I wasn’t going to share this one with you. I felt it would be liking teaching Granny to suck..umm, tofu. It hardly even counts as a recipe, it is as easy as a bit of chopping and a bit of mixing. But, it is damn good slaw. The best I have tasted if I am being completely own trumpet blowing. Plenty of salt, a squeeze of lemon juice and freshly cracked black pepper really seal the deal. That is not the main reason I am sharing it, the main reason is the hope it will persuade one person chose to make their own slaw rather than buy one of those horrific single use plastic tubs. Now that vegan coleslaw is becoming more readily available in the supermarkets I am seeing so many rave reviews on various vegan groups I am a member of. Let’s hold ourselves a little higher than falling for this plastic clad consumerism, buy the fresh ingredients and make the real food. If you want to make a healthier version you can dress this slaw with dairy free yogurt in place of mayo – ramp up the seasoning and lemon in this case. Or use that half bottle of salad dressing that I am fairly sure we all have at the back of the fridge – waste not, want not as the saying goes.

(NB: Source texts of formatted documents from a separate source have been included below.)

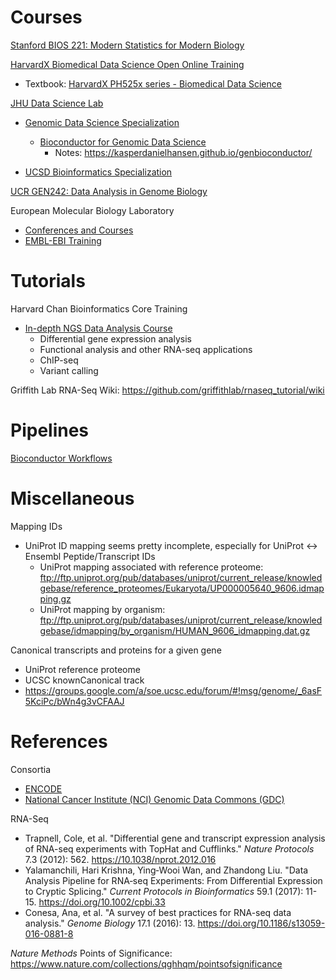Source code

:# Courses

[Stanford BIOS 221: Modern Statistics for Modern Biology](http://web.stanford.edu/class/bios221/book/introduction.html)

[HarvardX Biomedical Data Science Open Online Training](https://rafalab.github.io/pages/harvardx.html)
- Textbook: [HarvardX PH525x series - Biomedical Data Science](https://genomicsclass.github.io/book/)

[JHU Data Science Lab](http://jhudatascience.org/courses.html)
- [Genomic Data Science Specialization](https://www.coursera.org/specializations/genomic-data-science)
  - [Bioconductor for Genomic Data Science](https://www.coursera.org/learn/bioconductor)
    - Notes: https://kasperdanielhansen.github.io/genbioconductor/

- [UCSD Bioinformatics Specialization](https://www.coursera.org/specializations/bioinformatics)

[UCR GEN242: Data Analysis in Genome Biology](http://girke.bioinformatics.ucr.edu/GEN242/index.html)

European Molecular Biology Laboratory
- [Conferences and Courses](https://www.embl.de/training/events/)
- [EMBL-EBI Training](https://www.ebi.ac.uk/training)


# Tutorials

Harvard Chan Bioinformatics Core Training
- [In-depth NGS Data Analysis Course](https://github.com/hbctraining/In-depth-NGS-Data-Analysis-Course)
  - Differential gene expression analysis
  - Functional analysis and other RNA-seq applications
  - ChIP-seq
  - Variant calling

Griffith Lab RNA-Seq Wiki: https://github.com/griffithlab/rnaseq_tutorial/wiki

# Pipelines

[Bioconductor Workflows](https://www.bioconductor.org/packages/release/BiocViews.html#___Workflow)

# Miscellaneous

Mapping IDs
- UniProt ID mapping seems pretty incomplete, especially for UniProt <-> Ensembl Peptide/Transcript IDs
  - UniProt mapping associated with reference proteome: ftp://ftp.uniprot.org/pub/databases/uniprot/current_release/knowledgebase/reference_proteomes/Eukaryota/UP000005640_9606.idmapping.gz
  - UniProt mapping by organism: ftp://ftp.uniprot.org/pub/databases/uniprot/current_release/knowledgebase/idmapping/by_organism/HUMAN_9606_idmapping.dat.gz

Canonical transcripts and proteins for a given gene
- UniProt reference proteome
- UCSC knownCanonical track
- https://groups.google.com/a/soe.ucsc.edu/forum/#!msg/genome/_6asF5KciPc/bWn4g3vCFAAJ

# References

Consortia
- [ENCODE](https://www.encodeproject.org/pipelines/)
- [National Cancer Institute (NCI) Genomic Data Commons (GDC)](https://docs.gdc.cancer.gov/Data/Introduction/)

RNA-Seq
- Trapnell, Cole, et al. "Differential gene and transcript expression analysis of RNA-seq experiments with TopHat and Cufflinks." *Nature Protocols* 7.3 (2012): 562. https://10.1038/nprot.2012.016
- Yalamanchili, Hari Krishna, Ying‐Wooi Wan, and Zhandong Liu. "Data Analysis Pipeline for RNA‐seq Experiments: From Differential Expression to Cryptic Splicing." *Current Protocols in Bioinformatics* 59.1 (2017): 11-15. https://doi.org/10.1002/cpbi.33
- Conesa, Ana, et al. "A survey of best practices for RNA-seq data analysis." *Genome Biology* 17.1 (2016): 13. https://doi.org/10.1186/s13059-016-0881-8

*Nature Methods* Points of Significance: https://www.nature.com/collections/qghhqm/pointsofsignificance
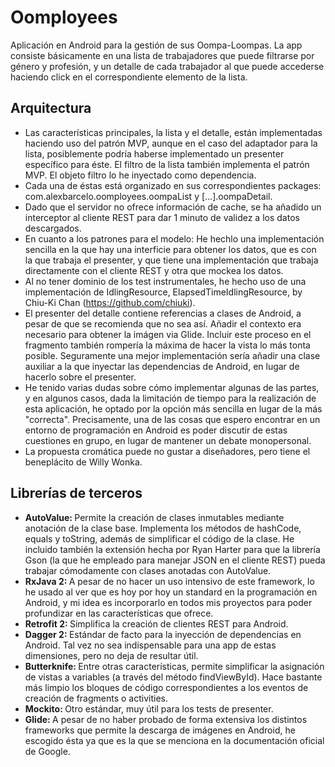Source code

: # Oomployees

Aplicación en Android para la gestión de sus Oompa-Loompas. La app consiste básicamente en una lista de trabajadores que puede filtrarse por género y profesión, y un detalle de cada trabajador al que puede accederse haciendo click en el correspondiente elemento de la lista.

## Arquitectura

- Las características principales, la lista y el detalle, están implementadas haciendo uso del patrón MVP, aunque en el caso del adaptador para la lista, posiblemente podría haberse implementado un presenter específico para éste. El filtro de la lista también implementa el patrón MVP. El objeto filtro lo he inyectado como dependencia.
- Cada una de éstas está organizado en sus correspondientes packages: com.alexbarcelo.oomployees.oompaList y [...].oompaDetail.
- Dado que el servidor no ofrece información de cache, se ha añadido un interceptor al cliente REST para dar 1 minuto de validez a los datos descargados.
- En cuanto a los patrones para el modelo: He hechlo una implementación sencilla en la que hay una interficie para obtener los datos, que es con la que trabaja el presenter, y que tiene una implementación que trabaja directamente con el cliente REST y otra que mockea los datos. 
- Al no tener dominio de los test instrumentales, he hecho uso de una implementación de IdlingResource, ElapsedTimeIdlingResource, by Chiu-Ki Chan (https://github.com/chiuki).
- El presenter del detalle contiene referencias a clases de Android, a pesar de que se recomienda que no sea así. Añadir el contexto era necesario para obtener la imágen via Glide. Incluir este proceso en el fragmento también rompería la máxima de hacer la vista lo más tonta posible. Seguramente una mejor implementación sería añadir una clase auxiliar a la que inyectar las dependencias de Android, en lugar de hacerlo sobre el presenter.
- He tenido varias dudas sobre cómo implementar algunas de las partes, y en algunos casos, dada la limitación de tiempo para la realización de esta aplicación, he optado por la opción más sencilla en lugar de la más "correcta". Precisamente, una de las cosas que espero encontrar en un entorno de programación en Android es poder discutir de estas cuestiones en grupo, en lugar de mantener un debate monopersonal.
- La propuesta cromática puede no gustar a diseñadores, pero tiene el beneplácito de Willy Wonka.

## Librerías de terceros

- <b>AutoValue: </b> Permite la creación de clases inmutables mediante anotación de la clase base. Implementa los métodos de hashCode, equals y toString, además de simplificar el código de la clase. He incluido también la extensión hecha por Ryan Harter para que la librería Gson (la que he empleado para manejar JSON en el cliente REST) pueda trabajar cómodamente con clases anotadas con AutoValue.
- <b>RxJava 2: </b> A pesar de no hacer un uso intensivo de este framework, lo he usado al ver que es hoy por hoy un standard en la programación en Android, y mi idea es incorporarlo en todos mis proyectos para poder profundizar en las características que ofrece.
- <b>Retrofit 2: </b>Simplifica la creación de clientes REST para Android.
- <b>Dagger 2: </b>Estándar de facto para la inyección de dependencias en Android. Tal vez no sea indispensable para una app de estas dimensiones, pero no deja de resultar útil.
- <b>Butterknife: </b>Entre otras características, permite simplificar la asignación de vistas a variables (a través del método findViewById). Hace bastante más limpio los bloques de código correspondientes a los eventos de creación de fragments o activities.
- <b>Mockito: </b>Otro estándar, muy útil para los tests de presenter.
- <b>Glide: </b>A pesar de no haber probado de forma extensiva los distintos frameworks que permite la descarga de imágenes en Android, he escogido ésta ya que es la que se menciona en la documentación oficial de Google.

Ingredients, makes one large bowl
1 quarter cabbage, any can be used but savoy is the best
1 large carrot
Half a jar Hellman’s vegan mayo – or homemade/other brand of choice.
Squeeze lemon juice
Salt & pepper to taste
1. Thinly slice the cabbage. The easiest way to do this is to cut the core out of the cabbage and then shred from the furthest end to the core, slicing in thin slices towards the core.
2. Cut the onion in half and slice each half into thin rings.
The key to a good slaw is all in the finely shredding of the cabbage and the thinly slicing the onion.
3. Grate the carrot using a ‘cheese’ grater.
4. Mix fresh ingredients with mayo. Add salt, pepper and lemon juice to taste.
If you are making this is bigger portions or want to make life a little easier then all of the ingredients can shredded in a food processor.